Sunday, 2 May 2010

A night of wild sexual abandon

I attended my first-ever orgy the other night. Well, sort of. The Night of the Senses, incorporating the Erotic Awards, is a long-running institution founded by pioneering activist Dr Tuppy Owens (she was the first, though not the last, pornographer-academic and now leads the Sexual Freedom Coalition, among other things). It pitches itself both at "seasoned sexual adventurers" and at those at an earlier stage in their sensual journey, serves as a showcase for erotic performers, raises money and, via the Awards, recognises artists, campaigners and sex-workers alike. It sounded quite fun. And knowing (at least virtually) some of the nominees I stunned myself by purchasing a last minute ticket. Friday evening found me at a club near London Bridge, heart in mouth, ready for whatever might be about to happen.

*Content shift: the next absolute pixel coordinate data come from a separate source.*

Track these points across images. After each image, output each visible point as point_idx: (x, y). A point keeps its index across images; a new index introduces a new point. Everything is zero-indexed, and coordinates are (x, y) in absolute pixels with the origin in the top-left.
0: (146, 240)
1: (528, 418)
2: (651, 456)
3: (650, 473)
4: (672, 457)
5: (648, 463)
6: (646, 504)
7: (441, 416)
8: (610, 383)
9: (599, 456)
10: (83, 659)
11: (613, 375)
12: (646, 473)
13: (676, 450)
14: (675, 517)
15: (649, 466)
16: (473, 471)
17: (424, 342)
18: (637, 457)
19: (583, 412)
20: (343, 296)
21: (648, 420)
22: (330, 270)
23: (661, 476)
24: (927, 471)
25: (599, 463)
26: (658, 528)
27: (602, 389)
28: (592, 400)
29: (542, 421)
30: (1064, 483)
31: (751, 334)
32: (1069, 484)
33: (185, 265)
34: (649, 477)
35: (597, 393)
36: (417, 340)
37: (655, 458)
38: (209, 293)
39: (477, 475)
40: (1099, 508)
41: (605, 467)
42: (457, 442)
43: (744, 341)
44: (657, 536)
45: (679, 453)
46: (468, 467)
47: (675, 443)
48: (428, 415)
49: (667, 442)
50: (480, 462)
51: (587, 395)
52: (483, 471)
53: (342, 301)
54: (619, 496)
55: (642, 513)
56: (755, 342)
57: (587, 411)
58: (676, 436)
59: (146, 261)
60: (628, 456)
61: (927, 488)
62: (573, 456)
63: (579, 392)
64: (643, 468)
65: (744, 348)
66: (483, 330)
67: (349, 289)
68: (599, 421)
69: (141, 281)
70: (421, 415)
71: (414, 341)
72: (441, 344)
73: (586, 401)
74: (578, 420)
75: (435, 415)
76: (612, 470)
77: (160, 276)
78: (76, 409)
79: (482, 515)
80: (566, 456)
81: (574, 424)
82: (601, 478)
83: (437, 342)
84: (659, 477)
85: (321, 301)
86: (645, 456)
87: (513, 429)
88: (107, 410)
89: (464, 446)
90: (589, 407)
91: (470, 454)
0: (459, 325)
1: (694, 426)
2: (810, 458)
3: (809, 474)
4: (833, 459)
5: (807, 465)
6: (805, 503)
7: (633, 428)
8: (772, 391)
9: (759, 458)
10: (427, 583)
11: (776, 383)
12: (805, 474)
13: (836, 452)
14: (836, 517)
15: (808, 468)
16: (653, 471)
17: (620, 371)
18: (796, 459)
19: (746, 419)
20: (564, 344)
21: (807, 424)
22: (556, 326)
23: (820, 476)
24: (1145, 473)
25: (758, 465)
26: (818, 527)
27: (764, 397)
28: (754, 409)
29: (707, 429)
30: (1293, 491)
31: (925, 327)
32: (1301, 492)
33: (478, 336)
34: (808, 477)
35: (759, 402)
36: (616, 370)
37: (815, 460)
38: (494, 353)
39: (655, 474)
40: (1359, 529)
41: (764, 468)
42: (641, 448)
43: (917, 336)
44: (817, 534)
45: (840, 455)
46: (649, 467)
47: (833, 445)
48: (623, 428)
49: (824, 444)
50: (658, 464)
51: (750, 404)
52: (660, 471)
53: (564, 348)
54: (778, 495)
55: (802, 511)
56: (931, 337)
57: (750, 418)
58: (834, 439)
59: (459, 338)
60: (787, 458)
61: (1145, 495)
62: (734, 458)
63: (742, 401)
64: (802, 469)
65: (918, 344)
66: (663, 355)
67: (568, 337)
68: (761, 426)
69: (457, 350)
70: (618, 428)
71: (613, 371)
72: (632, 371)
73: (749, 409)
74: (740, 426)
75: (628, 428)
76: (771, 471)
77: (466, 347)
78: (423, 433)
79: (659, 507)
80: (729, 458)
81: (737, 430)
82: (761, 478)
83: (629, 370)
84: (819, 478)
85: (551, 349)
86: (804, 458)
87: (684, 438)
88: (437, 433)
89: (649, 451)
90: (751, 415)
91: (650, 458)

The dress-code was flexible but seemingly unforgiving: anyone in civilian wear - or anything "plain, humdrum or unsexy" - would be invited to visit the "dressing up shoppe" or else leave, I read. Dressing up, said the programme, allows you to "float around in a haze instead of feeling invisible". Nudity was an option, though not for me. Cue frantic search through the wardrobe. I considered black tie - but would that be "different" enough to avoid a humiliating arrest by the style police? In the end I went with subfusc, enlivened by a slightly garish silk waistcoat I once wore at a student ball. The academic gown with its schoolroom connotations was at least mildly kinky.

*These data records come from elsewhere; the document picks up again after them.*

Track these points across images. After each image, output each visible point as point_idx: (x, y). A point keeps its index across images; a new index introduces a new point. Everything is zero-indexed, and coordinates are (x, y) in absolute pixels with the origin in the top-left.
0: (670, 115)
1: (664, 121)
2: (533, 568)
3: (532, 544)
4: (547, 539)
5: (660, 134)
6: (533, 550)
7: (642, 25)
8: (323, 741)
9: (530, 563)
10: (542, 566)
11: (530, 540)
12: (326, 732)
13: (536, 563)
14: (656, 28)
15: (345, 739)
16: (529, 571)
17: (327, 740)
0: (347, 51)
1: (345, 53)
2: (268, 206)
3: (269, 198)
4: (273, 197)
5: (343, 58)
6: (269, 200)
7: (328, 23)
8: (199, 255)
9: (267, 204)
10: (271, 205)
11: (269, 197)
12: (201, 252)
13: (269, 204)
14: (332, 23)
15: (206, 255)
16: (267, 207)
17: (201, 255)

I needn't have worried. There were plenty of people less exotically dressed than I was, though there was no shortage of stereotypically kinky outfits and goth wear. One man came dressed as the Pope, which in present circumstances was perhaps the most outrageous costume of all. There were a few extravagant historical or fantasy creations. On the other hand, those partygoers who used the same outfitters as Hans Christian Andersen's emperor were in for a chilly night: the programme warned people against wearing too much, yet many of those I spoke to complained about the cold. My gown, meanwhile, garnered several compliments, including from a similarly clad gentleman who was running a spanking booth.